Background/aim: Posttraumatic pleural empyema is the most frequent septic complication of the thoracic penetrating war injuries. Surgical treatment used to be based on the experience gained in the treatment of parapneumonic empyema, the most frequent empyema, and used to be favored the pleural drainage until the nineties of the last century. Thoracotomy and decortication was performed in case of drainage failure, in early chronic phase, 4-6 weeks after injury. The aim of this study was to emphasize the necessity of different surgical approaches in the treatment of this disease which is based on the different pathophisyology of posttraumatic and other sorts of empyema. Also, to recommend on the basis of the surgical treatment results, early decortication as better method in the treatment of this septic complication.
Methods: In the period between September 1991-June 1999. 1 303 thoracic injures were surgically treated. There were 1 117 penetrating injures with 675 dominant thoracic injures, and 442 thoracic injures as the following ones. In 59 (5.3%) injured people raised post traumatic empyema (PET). The patients were divided into the groups with early and late decortications regarding the interval between the injury and the surgical treatment. Almost all the patients sustained this complication in various periods before the admittance to the hospital. Surgical treatment efficiency of early and late decortication was analyzed on the basis of perioperative and postoperative study parameters and analysing postoperative complications.

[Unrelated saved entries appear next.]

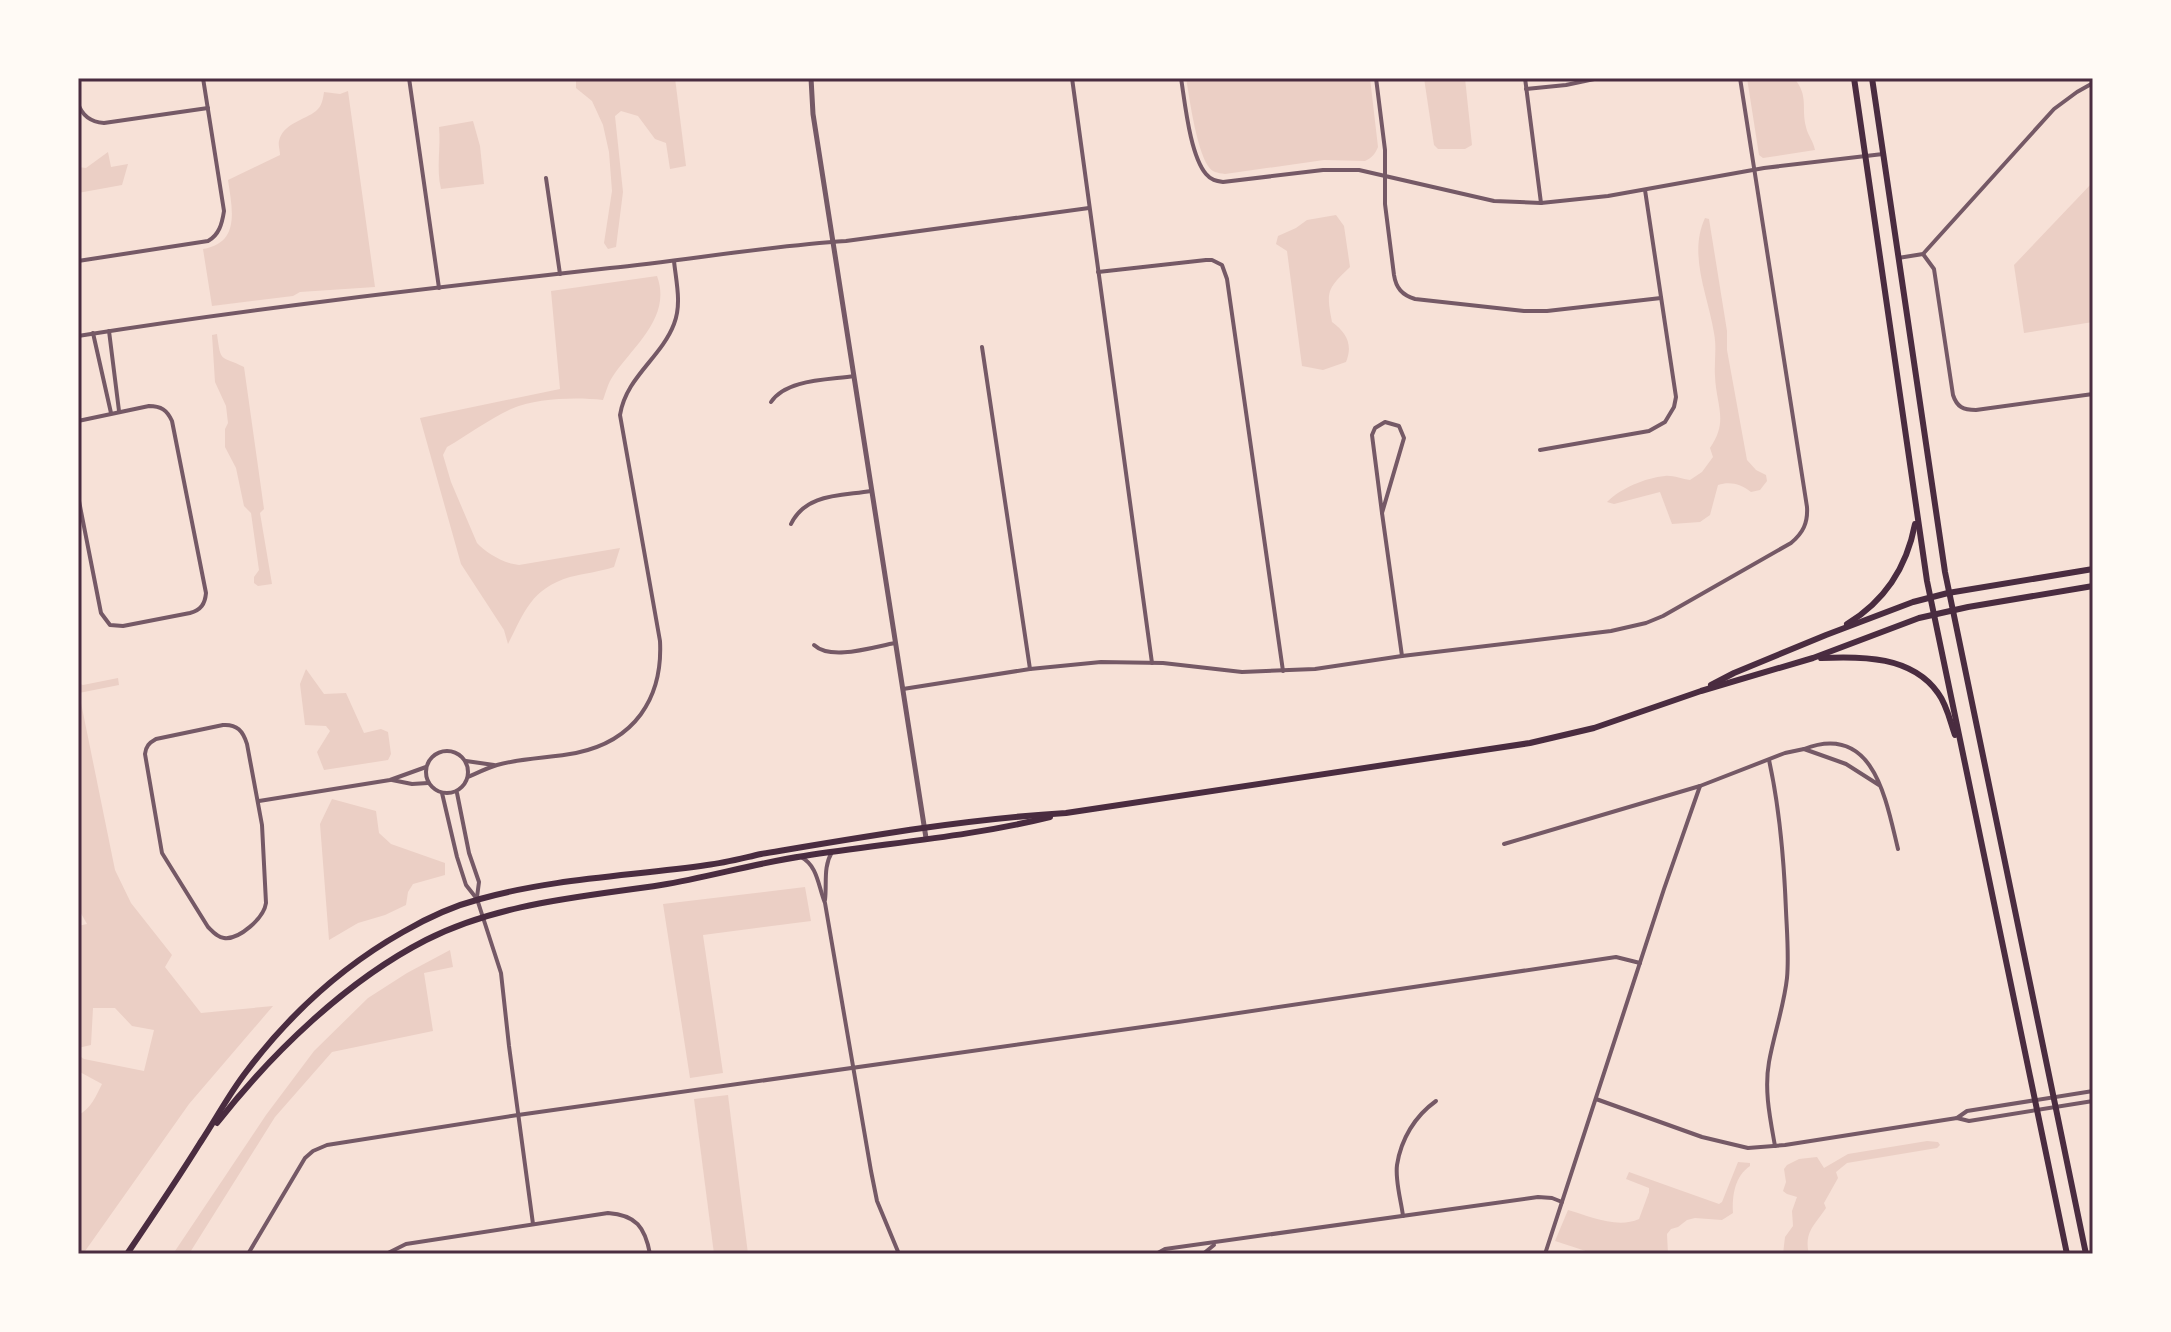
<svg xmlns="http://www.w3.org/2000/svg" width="2171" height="1332" viewBox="0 0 2171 1332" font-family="Arial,sans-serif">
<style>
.green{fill:#ebcfc5}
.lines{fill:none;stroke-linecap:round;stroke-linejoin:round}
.minor{stroke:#755966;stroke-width:4}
.tertiary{stroke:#755966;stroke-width:5}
.secondary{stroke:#4a2c40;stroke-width:6}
.neatline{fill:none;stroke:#4a2c40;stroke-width:3}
</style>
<rect width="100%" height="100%" fill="#f7e1d7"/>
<!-- green -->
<g class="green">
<path d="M576 78H675L686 166 670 169 666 143 655 139 638 116 621 111 615 116 623 192 616 247 608 249 604 243 612 191 609 152 603 125 592 101 576 88Z"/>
<path d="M1186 78H1370L1378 147C1375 154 1372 158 1365 161L1324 160 1225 174C1217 173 1212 172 1208 166 1196 147 1190 101 1186 78Z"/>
<path d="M1424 78H1465L1472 145 1465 149H1438L1434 145Z"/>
<path d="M1747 78H1794C1809 96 1801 107 1806 127 1808 136 1813 140 1815 150L1763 158 1759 155Z"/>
<path d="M348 91 375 287 300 292 293 296 212 306 203 249C241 243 232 208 228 180L280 155C280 150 278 145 279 141 283 123 305 120 316 111 322 106 323 99 324 92L340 94Z"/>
<path d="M473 121 480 146 484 184 441 189C436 167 441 148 439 127Z"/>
<path d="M108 152 111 167 128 164 122 185 78 193V167L86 168Z"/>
<path d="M2093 182V322L2024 333 2014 265Z"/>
<path d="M1336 215 1344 226 1350 267C1327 289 1326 291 1332 322 1347 333 1353 345 1346 362L1323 370 1302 366 1287 251 1276 244 1278 236 1296 228 1307 220Z"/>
<path d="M1705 218 1709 219 1727 331V350L1747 460 1756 470 1766 475 1767 481 1760 490 1751 492C1741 484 1730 481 1718 485L1710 515 1700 522 1672 524 1660 492 1614 504 1607 502C1621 488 1645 478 1665 476 1672 475 1682 479 1690 480L1702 472 1713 457 1710 448C1729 421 1716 405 1715 376 1714 362 1717 348 1714 333 1708 295 1688 255 1705 218Z"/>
<path d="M657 276C672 317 634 345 613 376 608 383 606 392 603 400 576 397 537 398 511 409 489 419 468 435 447 447L443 455 451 482 477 543C486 553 505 564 519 565L620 548 614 567C599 572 585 573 570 577 531 589 525 611 508 644L504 630 461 564 420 418 560 389 551 291Z"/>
<path d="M217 334C221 364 220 355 244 367L264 509 260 513 272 584 258 586 254 583V577L259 570 251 513 244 506 236 468 225 447V429L228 423 226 406 215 382 212 335Z"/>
<path d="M306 669 324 694 346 693 364 733 381 729 388 732 391 754 388 760 324 770 317 752 330 731 326 726 305 725 300 684Z"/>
<path d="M118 678 119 685 79 693 115 870 131 903 172 955 165 967 201 1013 273 1006 189 1104 83 1254H78V1115C91 1109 96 1096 102 1084L78 1071V1055L84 1059 144 1071 154 1030 132 1026 115 1008H93L91 1045 78 1048V926L87 924 78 908V683L83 685Z"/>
<path d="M332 799 376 811 379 833 391 844 445 863V875L413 884 408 892 406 905 385 915 358 923 329 940 320 824Z"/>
<path d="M805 887 811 921 703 935 723 1073 690 1078 663 904Z"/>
<path d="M450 950 453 967 424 973 433 1031 332 1052 275 1117 189 1254H173L266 1115 314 1051 368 998 407 973Z"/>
<path d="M728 1095 748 1254H714L694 1099Z"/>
<path d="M1927 1141 1938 1142 1940 1145 1937 1148 1847 1163 1836 1172 1838 1178 1824 1203 1826 1208C1814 1226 1804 1232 1809 1254H1783L1785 1237 1793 1226 1792 1211 1797 1197 1787 1194 1783 1191 1786 1182 1784 1169 1787 1165 1799 1159 1817 1157 1824 1168 1848 1154Z"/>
<path d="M1738 1162 1750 1163V1166C1735 1176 1732 1195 1733 1213L1722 1220 1695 1218 1687 1220 1678 1227 1671 1229 1667 1234 1668 1254H1595L1555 1241 1568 1210C1589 1216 1617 1229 1639 1219L1649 1192V1188L1626 1179 1629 1172 1719 1204 1722 1202Z"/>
</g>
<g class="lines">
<!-- minor -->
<g class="minor">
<path d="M409 78 439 288"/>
<path d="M1072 78 1152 663"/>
<path d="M1181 78C1185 103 1190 155 1206 174 1211 180 1216 181 1223 182L1323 170H1359L1494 201 1541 203 1608 196 1764 168 1883 154"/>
<path d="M1376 78 1385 150V204L1394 275C1396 288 1402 295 1415 299L1524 311H1547L1661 298"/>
<path d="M1525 78 1541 203"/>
<path d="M1526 89 1566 85 1599 78"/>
<path d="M78 103C82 116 91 122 104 123L208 108"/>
<path d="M546 178 560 274"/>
<path d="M1923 254 1934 269 1953 395C1957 407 1963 410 1976 410L2093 394"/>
<path d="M1898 258 1923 254 2054 109 2077 92 2093 83"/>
<path d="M78 261 208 241C219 235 222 224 224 211L203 78"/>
<path d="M1098 272 1206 260H1212L1222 265 1227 279 1283 671"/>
<path d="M109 331 119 411"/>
<path d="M93 333 111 413"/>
<path d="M78 336C255 308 432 288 610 268 688 260 767 246 846 241L1089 208"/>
<path d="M982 347 1030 669"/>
<path d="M771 402C786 379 828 380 854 376"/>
<path d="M78 421 149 406C161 406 167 410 172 421L206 593C205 604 201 610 190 613L123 626 110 625 101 613 78 496"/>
<path d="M1385 422 1399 426 1404 438 1382 513 1372 435 1375 428Z"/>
<path d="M1540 450 1649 431 1665 422 1674 407 1676 397 1645 190"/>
<path d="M1382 513 1402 656"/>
<path d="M791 524C806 493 841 496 871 491"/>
<path d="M814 645C831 661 873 647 895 643"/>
<path d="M903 689 1030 669 1101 662 1163 663 1242 672 1315 669 1402 656 1611 631 1646 623 1663 616 1791 543C1803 533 1808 523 1807 507L1740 78"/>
<path d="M223 725C237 724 243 731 247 744L262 825 266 903C264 918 239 940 224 938 217 937 213 932 208 927L162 853 145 754C146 746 149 743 156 739Z"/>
<circle cx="447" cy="772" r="21"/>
<path d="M1769 760C1780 810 1784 859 1786 911 1787 933 1789 956 1787 978 1784 1006 1774 1034 1769 1062 1764 1090 1770 1118 1775 1146"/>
<path d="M466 761 494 765"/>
<path d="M468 777C477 773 487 768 497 765 522 758 550 758 576 753 634 741 663 699 660 641L620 415C626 377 661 358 674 324 682 304 676 281 674 261"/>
<path d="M392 780 412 784 428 783"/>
<path d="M1879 785 1846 764 1804 749C1874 722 1886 800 1898 849"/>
<path d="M442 793 457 857 466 885 477 899 501 973 509 1046 533 1224"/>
<path d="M457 793 469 853 479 882 477 897"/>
<path d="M259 801 390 780 426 767"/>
<path d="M1504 844 1700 786 1785 753 1804 749"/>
<path d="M801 857C818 866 818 886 825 903L871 1171 877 1201 899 1254"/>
<path d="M825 900C827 883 823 867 832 852"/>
<path d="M1596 1099 1702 1137 1748 1148 1785 1145 1957 1118 1969 1121 2093 1101"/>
<path d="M1957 1118 1967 1111 2093 1091"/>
<path d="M1403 1216C1401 1200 1395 1181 1397 1165 1401 1139 1415 1116 1436 1101"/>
<path d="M248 1254 305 1158 313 1151 327 1145 518 1115 1178 1022 1616 957 1640 963"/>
<path d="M386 1254 406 1244 608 1213C636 1215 645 1227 650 1254"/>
<path d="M1156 1254 1165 1249 1538 1197 1552 1198 1562 1202"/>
<path d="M1203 1254 1214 1245"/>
<path d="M1545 1254 1664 889 1700 786"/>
</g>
<!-- tertiary -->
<path class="tertiary" d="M811 78 813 114 926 838"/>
<!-- secondary -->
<g class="secondary">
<path d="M1854 78 1927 581 2067 1254"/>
<path d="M1872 78 1945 572 2086 1254"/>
<path d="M1847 624C1885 601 1907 566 1915 524"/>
<path d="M1821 658C1862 656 1912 656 1938 693 1947 705 1950 721 1955 735"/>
<path d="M1711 685 1734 673 1826 635 1913 602 1948 593 2093 569"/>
<path d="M217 1123C272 1053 346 981 426 940 498 903 582 897 661 885 709 877 756 863 804 856 886 843 969 837 1050 817"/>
<path d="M127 1254C152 1217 177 1180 200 1143 216 1119 229 1094 246 1072 289 1015 341 967 403 932 427 918 453 906 480 899 555 878 632 876 707 865 725 863 743 858 761 854 862 837 964 819 1066 813L1530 743 1594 728 1701 691 1813 658 1919 618 1968 607 2093 586"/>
</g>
</g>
<!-- border -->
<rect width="2171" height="1332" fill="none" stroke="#fffaf5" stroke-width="160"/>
<rect x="80" y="80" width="2011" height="1172" class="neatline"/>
</svg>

Results: Thoracotomy and decortication were performed in 46 (78%) injured patients with post traumatica pleural empyema while only 13 (22%) injured patientes were successfully treated for this septic complication with drainage procedures. This study proved that there were in the group with early decortications lesser intra and postoperative blood loss, duration of operation was shorter as well as febrile postoperative period. In this group, also, hospitalisation was shorter and with lesser complications.
Conclusion: The obtained results showed that thoracotomy and decortication should be done as early as possible in patients, not later than two weeks after the injury.